It was in September of 1959 that Japan’s Honda Motor Co. started selling motorcycles in the United States.
It was in September of 1959 that Japan’s Honda Motor Co. started selling motorcycles in the United States. Readers of a certain age will remember the tag line, “You meet the nicest people on a Honda,” that became part of the company’s early and very successful advertising campaign.
Those initial Hondas included the Dream, the Benly and the Honda 50 (Super Cub).
It wasn’t until 1962 that Honda even began building cars as well as two-wheelers, but by the end of 1969 it was selling its N600 sedan in the United States. A few years later came the oil crisis and emission controls and the Honda Civic CVCC and the rest, as they say, is history.
And now Honda has captured its North American history in the Honda Heritage Center, which was opened by various corporate and government officials Thursday in Marysville, Ohio. The facility will be open to the public in January.

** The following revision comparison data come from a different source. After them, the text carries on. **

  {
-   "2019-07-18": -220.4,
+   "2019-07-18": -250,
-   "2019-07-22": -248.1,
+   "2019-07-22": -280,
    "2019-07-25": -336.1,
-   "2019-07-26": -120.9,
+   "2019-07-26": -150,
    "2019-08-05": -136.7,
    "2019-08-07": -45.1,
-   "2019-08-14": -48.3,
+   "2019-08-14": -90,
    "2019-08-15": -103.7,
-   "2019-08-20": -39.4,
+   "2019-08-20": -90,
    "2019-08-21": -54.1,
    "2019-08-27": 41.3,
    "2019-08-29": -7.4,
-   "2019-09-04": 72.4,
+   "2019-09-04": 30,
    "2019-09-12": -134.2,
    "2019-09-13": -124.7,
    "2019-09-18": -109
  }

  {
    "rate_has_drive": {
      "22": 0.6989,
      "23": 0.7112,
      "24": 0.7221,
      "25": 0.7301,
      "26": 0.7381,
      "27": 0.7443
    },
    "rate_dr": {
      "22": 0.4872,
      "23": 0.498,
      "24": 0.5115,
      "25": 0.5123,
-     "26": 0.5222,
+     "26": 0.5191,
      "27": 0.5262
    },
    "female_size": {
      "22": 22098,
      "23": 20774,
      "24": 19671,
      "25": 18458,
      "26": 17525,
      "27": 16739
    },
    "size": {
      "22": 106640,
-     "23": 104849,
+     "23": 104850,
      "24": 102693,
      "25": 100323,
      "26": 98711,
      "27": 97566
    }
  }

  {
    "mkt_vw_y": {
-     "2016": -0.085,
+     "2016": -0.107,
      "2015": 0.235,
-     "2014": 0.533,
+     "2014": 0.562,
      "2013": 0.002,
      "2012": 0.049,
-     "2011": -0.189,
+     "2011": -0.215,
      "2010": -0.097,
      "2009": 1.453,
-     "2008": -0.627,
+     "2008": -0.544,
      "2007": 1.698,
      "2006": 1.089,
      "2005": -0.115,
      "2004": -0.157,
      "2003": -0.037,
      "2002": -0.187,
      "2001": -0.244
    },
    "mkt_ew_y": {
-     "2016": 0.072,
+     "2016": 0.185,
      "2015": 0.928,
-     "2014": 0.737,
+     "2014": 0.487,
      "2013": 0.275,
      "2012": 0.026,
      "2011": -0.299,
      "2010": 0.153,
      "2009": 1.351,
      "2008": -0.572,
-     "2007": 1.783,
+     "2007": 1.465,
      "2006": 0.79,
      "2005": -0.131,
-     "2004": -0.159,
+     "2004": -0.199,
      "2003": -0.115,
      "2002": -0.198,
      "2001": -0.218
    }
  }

“The new Honda Heritage Center is a collection of Honda dreams in the form of products that are responsible for millions of customer relationships,” Takuji Yamada, chief operating officer of Honda’s North American regional operations, was quoted in a news release.
“The great variety of products on display – including powersports, power equipment and automobiles, as well as aviation and robotics – together with the major milestones highlighted, tell the stories of Honda associates in Ohio and from throughout North America.”

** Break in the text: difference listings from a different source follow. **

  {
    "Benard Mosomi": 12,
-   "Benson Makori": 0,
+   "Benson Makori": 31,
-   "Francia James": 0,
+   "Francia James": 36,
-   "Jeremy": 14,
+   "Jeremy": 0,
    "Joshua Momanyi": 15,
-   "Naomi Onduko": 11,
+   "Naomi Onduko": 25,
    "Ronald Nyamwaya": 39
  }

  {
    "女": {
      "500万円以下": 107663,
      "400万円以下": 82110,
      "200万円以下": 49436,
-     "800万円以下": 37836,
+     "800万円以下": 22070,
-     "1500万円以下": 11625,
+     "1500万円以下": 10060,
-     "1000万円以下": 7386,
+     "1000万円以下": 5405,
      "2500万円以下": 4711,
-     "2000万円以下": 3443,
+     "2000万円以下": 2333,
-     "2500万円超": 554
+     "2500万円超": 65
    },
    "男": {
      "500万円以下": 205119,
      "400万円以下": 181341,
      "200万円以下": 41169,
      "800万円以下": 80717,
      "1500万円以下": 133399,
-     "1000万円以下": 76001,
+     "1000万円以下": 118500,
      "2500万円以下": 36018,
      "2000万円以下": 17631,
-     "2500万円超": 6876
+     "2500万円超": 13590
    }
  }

The $35 million, 160,000-square-foot facility includes the museum, Honda Technical Development Center and offices for Honda North America. The new tech center, said Tom Shoupe, executive vice president of Honda of America Mfg. Inc., will enable the company’s North American operations to assume a larger role in product development and production, and not just in North America.
Honda has 39,000 employees and operates 16 major manufacturing facilities in North America, producing everything from power equipment (lawn mowers, tillers, generator engines) to all-terrain vehicles, Honda and Acura vehicles and, soon, airplanes.
The newest plant, the Performance Manufacturing Center under construction in Marysville, will be the sole production location in the world for the new Acura NSX supercar, which is to be unveiled in January at the North American International Auto Show in Detroit.
In addition to the cars and motorcycles on display, the museum includes a replica of the humanoid robot ASIMO and a HondaJet aircraft, the newest Honda that is scheduled for customer deliveries in 2015.